Nearly 450 Ohio businesses have a “direct pay permit” (DPP) that allows them to pay sales tax on their taxable purchases directly to the state rather than paying each vendor at the time the item or service is bought. Most of the DPP holders (permit holder) are larger companies that would have to cope with large volumes of invoices, such that conferring the DPP status saves these companies money in terms of their sales tax compliance costs.
The Ohio Department of Taxation’s Audit Division has started a program to contact all permit holders in order to facilitate more timely and accurate sales and use tax compliance. This is, in part, because there have been instances where the permit holder reconciles its books after filing their sales tax return and determines that it has overpaid and thus requests a refund. This significantly affects local governments because they have generally allocated that revenue to their respective budgets or actually spent it. Likewise, when the reconciliation results in a large tax liability for the permit holder, the local government receives an unexpected increase in revenue that is difficult for them to determine whether or not it is a one-time payment, due to taxpayer confidentiality requirements.
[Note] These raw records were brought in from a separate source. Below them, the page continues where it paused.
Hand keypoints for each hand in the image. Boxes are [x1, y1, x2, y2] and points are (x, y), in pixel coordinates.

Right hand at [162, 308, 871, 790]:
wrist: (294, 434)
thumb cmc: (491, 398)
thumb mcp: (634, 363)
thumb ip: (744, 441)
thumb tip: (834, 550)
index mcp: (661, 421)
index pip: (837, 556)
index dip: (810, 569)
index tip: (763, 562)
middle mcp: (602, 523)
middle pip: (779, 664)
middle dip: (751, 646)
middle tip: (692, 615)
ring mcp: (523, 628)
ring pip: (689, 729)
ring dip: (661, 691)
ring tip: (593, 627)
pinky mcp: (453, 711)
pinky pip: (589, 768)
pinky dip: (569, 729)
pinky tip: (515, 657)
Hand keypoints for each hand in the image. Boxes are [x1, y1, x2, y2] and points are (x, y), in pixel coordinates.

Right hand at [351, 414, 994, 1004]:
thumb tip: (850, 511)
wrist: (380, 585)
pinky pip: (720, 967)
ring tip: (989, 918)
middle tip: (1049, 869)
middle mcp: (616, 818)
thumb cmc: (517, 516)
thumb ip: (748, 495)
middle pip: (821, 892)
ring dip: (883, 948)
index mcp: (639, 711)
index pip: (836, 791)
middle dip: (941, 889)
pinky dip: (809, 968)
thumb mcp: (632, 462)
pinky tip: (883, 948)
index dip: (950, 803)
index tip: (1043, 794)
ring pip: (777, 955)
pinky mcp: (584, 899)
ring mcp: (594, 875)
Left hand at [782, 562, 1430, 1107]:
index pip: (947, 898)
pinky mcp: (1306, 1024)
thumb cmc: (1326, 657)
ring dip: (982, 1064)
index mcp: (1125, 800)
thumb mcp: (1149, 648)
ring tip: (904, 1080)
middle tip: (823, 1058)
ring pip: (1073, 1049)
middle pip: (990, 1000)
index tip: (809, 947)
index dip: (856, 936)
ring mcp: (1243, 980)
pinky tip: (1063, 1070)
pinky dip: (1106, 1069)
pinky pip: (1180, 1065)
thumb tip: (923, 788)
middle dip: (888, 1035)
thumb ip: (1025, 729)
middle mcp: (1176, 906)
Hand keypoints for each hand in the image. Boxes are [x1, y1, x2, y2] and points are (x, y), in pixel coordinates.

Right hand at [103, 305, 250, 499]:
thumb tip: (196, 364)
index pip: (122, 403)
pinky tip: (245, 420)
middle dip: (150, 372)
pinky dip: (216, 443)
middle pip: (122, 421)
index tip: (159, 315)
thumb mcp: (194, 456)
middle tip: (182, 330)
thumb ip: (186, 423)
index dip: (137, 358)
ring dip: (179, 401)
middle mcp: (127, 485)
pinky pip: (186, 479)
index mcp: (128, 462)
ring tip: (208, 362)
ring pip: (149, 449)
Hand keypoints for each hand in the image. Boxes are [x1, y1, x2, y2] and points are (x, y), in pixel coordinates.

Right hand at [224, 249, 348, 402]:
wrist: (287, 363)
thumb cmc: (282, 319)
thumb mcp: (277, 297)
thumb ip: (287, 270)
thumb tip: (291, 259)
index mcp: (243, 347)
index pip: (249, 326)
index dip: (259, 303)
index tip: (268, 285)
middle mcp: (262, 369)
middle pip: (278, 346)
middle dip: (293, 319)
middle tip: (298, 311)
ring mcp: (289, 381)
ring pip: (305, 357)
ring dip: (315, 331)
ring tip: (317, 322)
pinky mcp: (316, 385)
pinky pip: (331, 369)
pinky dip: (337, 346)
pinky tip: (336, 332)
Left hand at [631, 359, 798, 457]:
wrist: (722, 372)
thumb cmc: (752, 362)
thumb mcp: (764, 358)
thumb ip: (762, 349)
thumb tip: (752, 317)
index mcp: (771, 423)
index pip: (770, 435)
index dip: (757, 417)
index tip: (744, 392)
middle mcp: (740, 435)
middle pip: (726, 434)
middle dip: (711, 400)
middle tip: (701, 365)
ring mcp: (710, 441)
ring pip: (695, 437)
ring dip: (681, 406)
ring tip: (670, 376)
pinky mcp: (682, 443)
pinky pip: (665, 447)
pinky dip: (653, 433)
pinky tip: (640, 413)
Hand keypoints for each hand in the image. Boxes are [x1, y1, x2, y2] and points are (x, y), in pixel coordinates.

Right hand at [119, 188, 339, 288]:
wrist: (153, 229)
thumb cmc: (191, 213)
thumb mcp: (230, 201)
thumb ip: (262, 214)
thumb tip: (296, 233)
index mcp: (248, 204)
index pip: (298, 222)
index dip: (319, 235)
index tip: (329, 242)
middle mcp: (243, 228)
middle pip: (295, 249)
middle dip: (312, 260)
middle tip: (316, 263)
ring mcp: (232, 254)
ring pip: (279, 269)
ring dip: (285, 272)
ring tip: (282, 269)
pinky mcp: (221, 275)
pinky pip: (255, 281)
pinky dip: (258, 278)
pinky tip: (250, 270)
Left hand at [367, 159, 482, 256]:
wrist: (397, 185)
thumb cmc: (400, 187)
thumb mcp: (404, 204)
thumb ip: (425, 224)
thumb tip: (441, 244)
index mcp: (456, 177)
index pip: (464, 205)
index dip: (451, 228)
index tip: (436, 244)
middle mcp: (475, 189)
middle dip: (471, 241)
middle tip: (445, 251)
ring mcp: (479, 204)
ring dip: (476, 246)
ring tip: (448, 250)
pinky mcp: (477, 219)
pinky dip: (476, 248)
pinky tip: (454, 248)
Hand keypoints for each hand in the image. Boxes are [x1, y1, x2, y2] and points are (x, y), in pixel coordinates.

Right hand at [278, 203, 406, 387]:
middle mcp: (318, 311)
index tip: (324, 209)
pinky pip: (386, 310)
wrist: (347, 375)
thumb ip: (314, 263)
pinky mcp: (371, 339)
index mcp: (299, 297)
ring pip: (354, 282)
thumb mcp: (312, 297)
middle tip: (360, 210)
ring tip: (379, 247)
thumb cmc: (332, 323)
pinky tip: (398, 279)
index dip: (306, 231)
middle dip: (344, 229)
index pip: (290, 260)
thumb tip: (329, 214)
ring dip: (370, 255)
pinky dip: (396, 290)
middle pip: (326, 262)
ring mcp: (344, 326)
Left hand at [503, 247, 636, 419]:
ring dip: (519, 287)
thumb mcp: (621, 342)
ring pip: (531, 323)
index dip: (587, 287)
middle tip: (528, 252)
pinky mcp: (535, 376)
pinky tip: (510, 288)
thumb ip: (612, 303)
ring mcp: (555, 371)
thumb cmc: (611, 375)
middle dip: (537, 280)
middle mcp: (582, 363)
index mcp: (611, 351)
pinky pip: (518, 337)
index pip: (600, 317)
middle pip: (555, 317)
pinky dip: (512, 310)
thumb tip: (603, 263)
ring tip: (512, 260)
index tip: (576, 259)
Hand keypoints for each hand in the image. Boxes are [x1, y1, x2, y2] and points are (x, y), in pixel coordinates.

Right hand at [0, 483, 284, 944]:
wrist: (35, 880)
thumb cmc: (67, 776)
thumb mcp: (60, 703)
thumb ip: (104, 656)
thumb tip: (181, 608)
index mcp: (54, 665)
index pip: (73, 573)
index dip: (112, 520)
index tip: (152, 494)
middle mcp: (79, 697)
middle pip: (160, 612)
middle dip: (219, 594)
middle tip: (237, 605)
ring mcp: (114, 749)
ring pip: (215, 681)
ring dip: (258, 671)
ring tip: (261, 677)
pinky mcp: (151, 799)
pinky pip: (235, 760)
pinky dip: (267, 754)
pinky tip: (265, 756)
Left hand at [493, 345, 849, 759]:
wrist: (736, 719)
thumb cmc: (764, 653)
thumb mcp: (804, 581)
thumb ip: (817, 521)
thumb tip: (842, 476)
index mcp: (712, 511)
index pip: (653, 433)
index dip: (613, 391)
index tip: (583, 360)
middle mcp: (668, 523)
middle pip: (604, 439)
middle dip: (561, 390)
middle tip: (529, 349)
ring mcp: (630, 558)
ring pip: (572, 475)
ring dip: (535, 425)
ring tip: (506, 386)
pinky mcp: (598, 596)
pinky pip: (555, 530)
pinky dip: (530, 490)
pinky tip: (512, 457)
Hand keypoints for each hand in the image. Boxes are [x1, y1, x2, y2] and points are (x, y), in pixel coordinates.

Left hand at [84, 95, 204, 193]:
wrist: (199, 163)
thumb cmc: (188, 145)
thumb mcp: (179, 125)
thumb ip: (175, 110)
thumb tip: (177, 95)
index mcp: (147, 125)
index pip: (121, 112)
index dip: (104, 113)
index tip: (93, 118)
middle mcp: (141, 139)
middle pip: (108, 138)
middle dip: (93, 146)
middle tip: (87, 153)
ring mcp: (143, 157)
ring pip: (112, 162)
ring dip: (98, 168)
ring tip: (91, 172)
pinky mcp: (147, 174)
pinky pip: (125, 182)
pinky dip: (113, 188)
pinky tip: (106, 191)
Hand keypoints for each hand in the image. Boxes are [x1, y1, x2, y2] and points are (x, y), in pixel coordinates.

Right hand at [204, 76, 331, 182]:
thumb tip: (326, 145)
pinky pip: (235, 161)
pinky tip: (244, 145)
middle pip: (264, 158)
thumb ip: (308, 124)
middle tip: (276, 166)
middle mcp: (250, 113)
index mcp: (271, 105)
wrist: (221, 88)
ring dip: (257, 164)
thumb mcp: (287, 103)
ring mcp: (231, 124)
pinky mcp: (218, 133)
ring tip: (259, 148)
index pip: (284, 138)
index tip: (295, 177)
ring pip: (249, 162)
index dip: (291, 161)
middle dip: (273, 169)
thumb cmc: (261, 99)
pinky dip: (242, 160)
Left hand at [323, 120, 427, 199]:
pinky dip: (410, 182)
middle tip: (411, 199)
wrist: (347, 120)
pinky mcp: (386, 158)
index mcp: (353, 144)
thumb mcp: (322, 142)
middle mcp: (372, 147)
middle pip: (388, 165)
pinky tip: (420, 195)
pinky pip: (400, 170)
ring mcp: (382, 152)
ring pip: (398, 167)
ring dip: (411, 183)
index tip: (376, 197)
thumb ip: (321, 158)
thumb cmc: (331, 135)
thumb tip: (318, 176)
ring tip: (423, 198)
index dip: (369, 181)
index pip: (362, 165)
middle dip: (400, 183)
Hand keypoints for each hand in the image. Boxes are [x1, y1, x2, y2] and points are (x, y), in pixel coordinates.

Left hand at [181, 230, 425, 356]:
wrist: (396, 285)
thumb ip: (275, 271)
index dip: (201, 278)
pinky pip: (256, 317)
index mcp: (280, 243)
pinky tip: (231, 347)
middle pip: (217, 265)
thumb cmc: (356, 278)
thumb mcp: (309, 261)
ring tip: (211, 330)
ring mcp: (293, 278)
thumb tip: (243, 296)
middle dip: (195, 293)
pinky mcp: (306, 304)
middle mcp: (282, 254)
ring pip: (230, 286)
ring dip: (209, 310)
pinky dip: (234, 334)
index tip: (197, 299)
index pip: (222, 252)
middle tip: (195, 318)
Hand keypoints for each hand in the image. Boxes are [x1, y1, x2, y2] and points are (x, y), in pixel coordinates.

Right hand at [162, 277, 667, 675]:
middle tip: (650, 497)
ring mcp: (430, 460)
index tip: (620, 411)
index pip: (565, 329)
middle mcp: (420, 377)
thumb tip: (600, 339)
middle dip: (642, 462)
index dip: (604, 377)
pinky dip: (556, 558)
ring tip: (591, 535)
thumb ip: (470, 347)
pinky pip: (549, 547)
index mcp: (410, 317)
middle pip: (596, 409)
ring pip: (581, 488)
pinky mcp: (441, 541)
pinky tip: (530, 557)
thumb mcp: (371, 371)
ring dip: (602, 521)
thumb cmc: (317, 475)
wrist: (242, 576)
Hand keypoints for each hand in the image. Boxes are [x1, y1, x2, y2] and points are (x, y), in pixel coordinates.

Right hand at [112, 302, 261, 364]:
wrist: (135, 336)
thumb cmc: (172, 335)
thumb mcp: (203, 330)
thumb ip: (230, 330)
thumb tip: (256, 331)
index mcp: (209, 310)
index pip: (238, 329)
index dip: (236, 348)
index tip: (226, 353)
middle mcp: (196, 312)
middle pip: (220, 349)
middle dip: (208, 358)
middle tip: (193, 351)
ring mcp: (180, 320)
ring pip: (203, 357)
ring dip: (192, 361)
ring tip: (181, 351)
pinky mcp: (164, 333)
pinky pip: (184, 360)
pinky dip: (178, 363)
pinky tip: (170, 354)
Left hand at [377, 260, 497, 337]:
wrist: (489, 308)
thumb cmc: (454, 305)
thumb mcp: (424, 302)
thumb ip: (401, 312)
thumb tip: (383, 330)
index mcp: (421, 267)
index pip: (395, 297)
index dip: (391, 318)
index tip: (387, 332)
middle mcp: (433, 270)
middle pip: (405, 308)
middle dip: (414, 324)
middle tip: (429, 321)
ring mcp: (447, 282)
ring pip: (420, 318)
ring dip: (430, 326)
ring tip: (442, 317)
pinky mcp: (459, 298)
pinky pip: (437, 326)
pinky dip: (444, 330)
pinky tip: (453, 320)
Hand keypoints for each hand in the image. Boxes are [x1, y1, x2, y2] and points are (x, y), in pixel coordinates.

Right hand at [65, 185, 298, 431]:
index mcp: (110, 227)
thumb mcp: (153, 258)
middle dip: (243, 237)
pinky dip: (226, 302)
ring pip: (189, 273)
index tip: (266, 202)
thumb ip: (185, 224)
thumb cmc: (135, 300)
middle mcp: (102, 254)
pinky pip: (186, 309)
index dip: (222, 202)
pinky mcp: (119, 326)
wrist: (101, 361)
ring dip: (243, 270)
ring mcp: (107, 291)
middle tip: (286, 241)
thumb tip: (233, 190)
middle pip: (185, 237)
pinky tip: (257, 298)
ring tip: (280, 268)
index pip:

The tax department has acknowledged that the program has not been managed well for a long period of time. Consequently, the department will soon send letters to each of these 450 companies having DPPs notifying them of the need to update their DPP procedures, with a follow-up phone call to arrange a meeting to review their direct pay program. This update will likely include some type of sunset provision (up to five years) for the DPP and bookkeeping benchmarks that allow for more accurate month-by-month assessments of the permit holder’s sales and use tax liabilities.